2013調査研究発表会

◆ 調査研究発表会の開催(平成25年度)

住生活月間協賛で下記「都市・住宅団地の再生に関する調査研究発表会」を開催した。

また、発表者を囲む会も同時に開催し、内容の理解向上と参加者間での交流促進を図った。


・東京会場(第1回)

【日 時】 平成25年10月4日(金) 18:30~20:30

【会 場】 霞が関東海倶楽部(霞が関ビル35階)

【内 容】

大震災から考える超高層住宅の現状と課題

<発表者>

日本女子大学 定行 まり子

文化学園大学 浅沼 由紀 他

<概要>

超高層集合住宅は、開放感や眺望など魅力的な居住形態となっているが、東日本大震災のような非常時には、他の集合住宅以上に災害の影響を大きく受けることが懸念され、特に乳幼児や高齢な家族がいる世帯ではより深刻化する。本調査では、東日本大震災を経験した関東および、東北仙台、阪神淡路大震災で甚大な被害を受けた神戸の超高層集合住宅を対象とし、震災時の居住者・管理者の具体的な体験についてヒアリング調査を行い、建物等のハード面の被害状況、居住者の避難や助け合いの実態、またその後の対応、防災対策について整理し明らかした防災上の課題と日常生活上の諸問題、さらに高層住宅のコミュニティ形成と防災対策のあり方について発表した。


・東京会場(第2回)

【日 時】 平成25年10月21日(月) 18:30~21:00

【会 場】 霞が関東海倶楽部(霞が関ビル35階)

【内 容】

(1) 香港における公共住宅の持続性とコミュニティ施策に関する研究

<発表者>

千葉大学 小畑 晴治

日本女子大学 北原 玲子

<概要>

1997年に英国から中国に返還された香港は、戦後の公共住宅対策で先進的な取り組みを行ってきたが、1971年に、世界でも稀な香港の超高密度の団地開発の実態を調査すべく、日本住宅公団(現:UR都市再生機構)職員を中心に10人(団長住宅公団青柳幸人氏)で香港住宅公団(HKHA)を訪れたこと、2004年にHKHAに設立50周年の国際会議があった(会議の主要報告の翻訳版を当財団がまとめている)ことを受けて、東京大学の大月敏雄准教授の指導を得ながら、千葉大客員准教授の小畑晴治と日本女子大の北原玲子研究員が、現地調査を含む最新のHKHAのコミュニティ施策の取り組みについて調査し、その成果を整理、分析してまとめたものを発表した


(2) 英国の都市・住宅政策と団地・住宅地再生の動向に関する調査

<発表者>

獨協大学 倉橋 透

中部大学 佐藤 圭二

高崎経済大学 土肥 将敦

(一財)日本開発構想研究所

<概要>

先進的な都市政策と住宅政策に取り組んでいる英国の動向について、特に、1)サッチャー政権において創設されたRight to Buyの今日的評価、2)団地・住宅地の再生に関する都市デザインを大きく規定している「デザイン・ガイドライン」の現実と課題、3)団地などのテナント・エンパワーメントに代表される社会経済計画と社会的起業の状況にスポットを当てて、調査した。

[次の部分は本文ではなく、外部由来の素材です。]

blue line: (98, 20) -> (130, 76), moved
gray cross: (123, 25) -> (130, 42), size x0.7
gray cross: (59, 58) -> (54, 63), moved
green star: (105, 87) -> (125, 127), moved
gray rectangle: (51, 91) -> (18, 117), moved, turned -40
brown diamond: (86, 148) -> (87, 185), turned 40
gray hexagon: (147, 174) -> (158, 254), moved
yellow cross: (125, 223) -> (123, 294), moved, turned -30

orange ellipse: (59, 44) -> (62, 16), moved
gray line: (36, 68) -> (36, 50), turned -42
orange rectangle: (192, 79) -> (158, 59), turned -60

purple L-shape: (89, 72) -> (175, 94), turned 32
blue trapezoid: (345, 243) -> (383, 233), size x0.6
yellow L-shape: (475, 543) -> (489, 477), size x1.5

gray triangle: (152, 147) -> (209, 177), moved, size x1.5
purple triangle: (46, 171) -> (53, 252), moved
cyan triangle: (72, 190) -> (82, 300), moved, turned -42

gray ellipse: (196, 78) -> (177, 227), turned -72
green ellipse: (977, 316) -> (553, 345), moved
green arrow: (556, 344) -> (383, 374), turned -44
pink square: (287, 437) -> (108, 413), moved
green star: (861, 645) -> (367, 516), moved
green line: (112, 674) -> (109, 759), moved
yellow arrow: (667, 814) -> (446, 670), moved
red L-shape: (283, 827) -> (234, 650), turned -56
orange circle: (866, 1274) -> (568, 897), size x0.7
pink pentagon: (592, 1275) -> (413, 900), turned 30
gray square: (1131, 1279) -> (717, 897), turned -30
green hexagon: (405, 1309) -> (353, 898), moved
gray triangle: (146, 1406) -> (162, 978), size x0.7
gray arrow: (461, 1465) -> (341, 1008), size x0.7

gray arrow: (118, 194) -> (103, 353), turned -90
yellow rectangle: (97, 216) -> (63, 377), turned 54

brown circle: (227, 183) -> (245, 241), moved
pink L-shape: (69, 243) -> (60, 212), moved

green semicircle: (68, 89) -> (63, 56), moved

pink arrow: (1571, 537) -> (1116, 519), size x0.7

研究に外部専門家2名をゲストスピーカーとして招き、それぞれの知見をお聞きし意見交換した他、日本での団地や住宅政策に詳しいイアン・カフーン氏(元千葉大客員教授、英在住)へのヒアリング(Eメール)も行っている。これらについて発表した。


・大阪会場

【日 時】 平成25年10月17日(木) 18:30~20:30

【会 場】 大阪弥生会館

【内 容】

都心居住(大阪圏)に関する調査研究(その2)の概要

<発表者>

都市住宅学会関西支部市街地住宅研究会

㈱URサポート

<概要>

大阪の都心居住は、時代の変遷を経て今新しい局面を迎えている。特にタワーマンションの増加は際立っている。一方、昔ながらの居心地の良い場所、住まいの古さに拘泥せず都心の「まち選び」を行う居住者、セーフティネット機能、職住共存の歴史など、数々の大切にしたい顔がある。今年度は特にタワーマンションに着目し、都心部での立地動向、居住者像・ライフスタイル及び災害リスクの検討を行った。併せて、都心居住者の意識・行動、コミュニティ形成及び生活支援施設の立地状況等についても新たな調査を加えた。これらの結果を踏まえて、大阪らしい、懐深い楽しい「まち」と「住まい」の実現に向けた大阪都心居住の課題を提示し描いた展望等について発表した。